The neonatal team at Orlando Health Winnie Palmer Hospital for Women and Babies initiated a landmark collaboration resulting in the nation’s first multi-institutional neonate domino transplant. The groundbreaking infant heart and subsequent valve transplants included partnering with Orlando Health Arnold Palmer Hospital for Children and the pediatric transplant team at Duke University Medical Center in Durham, North Carolina.

“In July, one of our NICU families asked if they could pursue organ donation for their baby,” says Michael R. Gomez, MD, medical director of the Neonatal Intensive Care Unit at Orlando Health Winnie Palmer Hospital. “The baby met the criteria, but it was complicated.”
The Orlando Health teams reached out to Our Legacy, an organ procurement organization in Orlando. Once they found a transplant recipient in North Carolina, Orlando Health integrated its NICU, pediatric intensive care and palliative care teams, and its bioethics committee to help coordinate the process with Duke’s medical team.

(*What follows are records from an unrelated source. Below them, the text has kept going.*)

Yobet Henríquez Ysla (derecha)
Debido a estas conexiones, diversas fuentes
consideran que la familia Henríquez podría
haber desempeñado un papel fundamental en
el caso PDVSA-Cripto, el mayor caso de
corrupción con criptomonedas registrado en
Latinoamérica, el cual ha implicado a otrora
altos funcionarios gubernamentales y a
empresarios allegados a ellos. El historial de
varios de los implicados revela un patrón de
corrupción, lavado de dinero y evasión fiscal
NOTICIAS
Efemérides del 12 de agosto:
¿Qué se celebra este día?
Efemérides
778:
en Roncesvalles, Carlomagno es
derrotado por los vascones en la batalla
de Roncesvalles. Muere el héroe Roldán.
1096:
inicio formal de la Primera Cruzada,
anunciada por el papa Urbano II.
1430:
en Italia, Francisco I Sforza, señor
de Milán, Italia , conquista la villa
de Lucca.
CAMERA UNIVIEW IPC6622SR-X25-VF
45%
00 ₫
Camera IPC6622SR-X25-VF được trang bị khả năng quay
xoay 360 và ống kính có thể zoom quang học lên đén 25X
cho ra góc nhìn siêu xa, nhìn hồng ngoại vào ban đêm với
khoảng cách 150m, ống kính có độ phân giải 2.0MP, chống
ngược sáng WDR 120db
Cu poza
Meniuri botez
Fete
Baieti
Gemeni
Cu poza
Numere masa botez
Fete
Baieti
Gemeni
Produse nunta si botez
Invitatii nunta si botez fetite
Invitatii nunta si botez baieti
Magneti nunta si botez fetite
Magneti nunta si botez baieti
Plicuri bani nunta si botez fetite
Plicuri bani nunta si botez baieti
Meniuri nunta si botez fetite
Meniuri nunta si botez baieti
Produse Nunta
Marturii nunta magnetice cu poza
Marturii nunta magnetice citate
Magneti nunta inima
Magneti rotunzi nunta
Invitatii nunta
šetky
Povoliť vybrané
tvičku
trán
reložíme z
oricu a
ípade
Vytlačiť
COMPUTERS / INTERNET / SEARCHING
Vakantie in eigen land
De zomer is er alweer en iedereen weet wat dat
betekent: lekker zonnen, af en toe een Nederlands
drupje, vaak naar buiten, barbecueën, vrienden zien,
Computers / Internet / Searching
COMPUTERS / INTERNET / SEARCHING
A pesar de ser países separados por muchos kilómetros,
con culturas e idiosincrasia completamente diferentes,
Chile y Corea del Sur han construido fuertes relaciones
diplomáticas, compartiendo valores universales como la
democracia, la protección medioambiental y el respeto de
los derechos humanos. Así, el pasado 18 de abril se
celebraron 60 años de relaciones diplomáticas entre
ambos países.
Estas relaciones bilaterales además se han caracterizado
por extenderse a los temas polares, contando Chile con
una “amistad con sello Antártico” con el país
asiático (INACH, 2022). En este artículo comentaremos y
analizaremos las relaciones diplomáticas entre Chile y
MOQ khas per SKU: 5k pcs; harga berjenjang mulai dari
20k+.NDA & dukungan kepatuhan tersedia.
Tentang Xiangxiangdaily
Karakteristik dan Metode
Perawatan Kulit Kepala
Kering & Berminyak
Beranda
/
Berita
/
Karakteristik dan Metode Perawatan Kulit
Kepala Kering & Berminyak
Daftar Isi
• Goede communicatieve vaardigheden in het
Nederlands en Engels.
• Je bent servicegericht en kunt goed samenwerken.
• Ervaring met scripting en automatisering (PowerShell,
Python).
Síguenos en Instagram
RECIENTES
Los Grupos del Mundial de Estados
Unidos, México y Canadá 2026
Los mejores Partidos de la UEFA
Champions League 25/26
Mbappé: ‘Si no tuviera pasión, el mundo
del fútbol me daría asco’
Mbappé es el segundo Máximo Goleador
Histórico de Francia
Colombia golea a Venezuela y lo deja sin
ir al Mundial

After procurement in Orlando, normothermic perfusion was reestablished to maintain the heart’s circulation, temperature and function, limiting the impact of ischemic time during transportation to North Carolina. The first transplant recipient received the new heart. That patient’s valves and aortic arch tissue were then transplanted into another young patient, creating the domino effect.
With nearly 14,000 deliveries annually, Orlando Health Winnie Palmer has one of the country’s most experienced labor and delivery teams. It is Magnet designated for nursing excellence and high-quality patient care and has the fourth-largest neonatal intensive care unit in the United States.
“We see a lot of complex patients and complicated births,” says Dr. Gomez. “We know how to quickly pivot and redirect care. As a non-transplant center, we had to coordinate across multiple teams, committees and institutions very quickly to find a recipient and initiate the process.”
Cooperation and procedural trust by all partners were key to the success of the high-pressure breakthrough process. “The right doctors at the right hospital teamed with the right partners and ended up with the right result,” Dr. Gomez says. “We are grateful we could play a part.”